[Dataset Boundary: Start]

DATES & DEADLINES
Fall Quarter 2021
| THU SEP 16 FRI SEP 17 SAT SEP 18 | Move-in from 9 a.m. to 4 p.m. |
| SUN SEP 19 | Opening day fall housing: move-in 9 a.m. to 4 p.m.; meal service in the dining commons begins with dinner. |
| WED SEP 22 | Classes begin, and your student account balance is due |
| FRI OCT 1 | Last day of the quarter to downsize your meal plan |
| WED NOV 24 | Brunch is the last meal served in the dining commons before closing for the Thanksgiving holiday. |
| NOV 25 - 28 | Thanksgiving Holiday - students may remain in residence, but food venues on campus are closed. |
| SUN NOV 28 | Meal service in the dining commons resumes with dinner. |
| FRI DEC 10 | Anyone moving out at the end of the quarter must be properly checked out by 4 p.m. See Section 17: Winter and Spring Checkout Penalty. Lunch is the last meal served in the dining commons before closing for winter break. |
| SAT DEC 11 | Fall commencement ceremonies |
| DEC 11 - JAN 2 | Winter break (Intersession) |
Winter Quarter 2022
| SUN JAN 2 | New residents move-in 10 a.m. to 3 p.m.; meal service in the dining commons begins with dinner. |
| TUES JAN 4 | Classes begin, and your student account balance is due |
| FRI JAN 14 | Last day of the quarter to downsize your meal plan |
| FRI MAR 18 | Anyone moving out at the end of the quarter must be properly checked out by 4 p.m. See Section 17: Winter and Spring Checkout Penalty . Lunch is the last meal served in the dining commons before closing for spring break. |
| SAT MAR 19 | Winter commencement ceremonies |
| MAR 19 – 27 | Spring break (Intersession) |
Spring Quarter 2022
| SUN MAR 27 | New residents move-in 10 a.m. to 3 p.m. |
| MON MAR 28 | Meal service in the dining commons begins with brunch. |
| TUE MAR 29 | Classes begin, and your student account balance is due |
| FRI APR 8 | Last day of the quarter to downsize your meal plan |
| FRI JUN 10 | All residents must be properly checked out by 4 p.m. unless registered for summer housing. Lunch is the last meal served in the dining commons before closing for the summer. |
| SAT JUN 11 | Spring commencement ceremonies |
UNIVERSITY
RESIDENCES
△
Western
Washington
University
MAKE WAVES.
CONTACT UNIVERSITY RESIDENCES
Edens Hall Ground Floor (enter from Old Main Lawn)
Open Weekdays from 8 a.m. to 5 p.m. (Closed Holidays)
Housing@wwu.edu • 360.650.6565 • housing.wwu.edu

[Dataset Boundary: End]

Return the entries in full. Do not alter them.

▶ [Answer to this exercise]:
DATES & DEADLINES
Fall Quarter 2021
| THU SEP 16 FRI SEP 17 SAT SEP 18 | Move-in from 9 a.m. to 4 p.m. |
| SUN SEP 19 | Opening day fall housing: move-in 9 a.m. to 4 p.m.; meal service in the dining commons begins with dinner. |
| WED SEP 22 | Classes begin, and your student account balance is due |
| FRI OCT 1 | Last day of the quarter to downsize your meal plan |
| WED NOV 24 | Brunch is the last meal served in the dining commons before closing for the Thanksgiving holiday. |
| NOV 25 - 28 | Thanksgiving Holiday - students may remain in residence, but food venues on campus are closed. |
| SUN NOV 28 | Meal service in the dining commons resumes with dinner. |
| FRI DEC 10 | Anyone moving out at the end of the quarter must be properly checked out by 4 p.m. See Section 17: Winter and Spring Checkout Penalty. Lunch is the last meal served in the dining commons before closing for winter break. |
| SAT DEC 11 | Fall commencement ceremonies |
| DEC 11 - JAN 2 | Winter break (Intersession) |
Winter Quarter 2022
| SUN JAN 2 | New residents move-in 10 a.m. to 3 p.m.; meal service in the dining commons begins with dinner. |
| TUES JAN 4 | Classes begin, and your student account balance is due |
| FRI JAN 14 | Last day of the quarter to downsize your meal plan |
| FRI MAR 18 | Anyone moving out at the end of the quarter must be properly checked out by 4 p.m. See Section 17: Winter and Spring Checkout Penalty . Lunch is the last meal served in the dining commons before closing for spring break. |
| SAT MAR 19 | Winter commencement ceremonies |
| MAR 19 – 27 | Spring break (Intersession) |
Spring Quarter 2022
| SUN MAR 27 | New residents move-in 10 a.m. to 3 p.m. |
| MON MAR 28 | Meal service in the dining commons begins with brunch. |
| TUE MAR 29 | Classes begin, and your student account balance is due |
| FRI APR 8 | Last day of the quarter to downsize your meal plan |
| FRI JUN 10 | All residents must be properly checked out by 4 p.m. unless registered for summer housing. Lunch is the last meal served in the dining commons before closing for the summer. |
| SAT JUN 11 | Spring commencement ceremonies |
UNIVERSITY
RESIDENCES
△
Western
Washington
University
MAKE WAVES.
CONTACT UNIVERSITY RESIDENCES
Edens Hall Ground Floor (enter from Old Main Lawn)
Open Weekdays from 8 a.m. to 5 p.m. (Closed Holidays)
Housing@wwu.edu • 360.650.6565 • housing.wwu.edu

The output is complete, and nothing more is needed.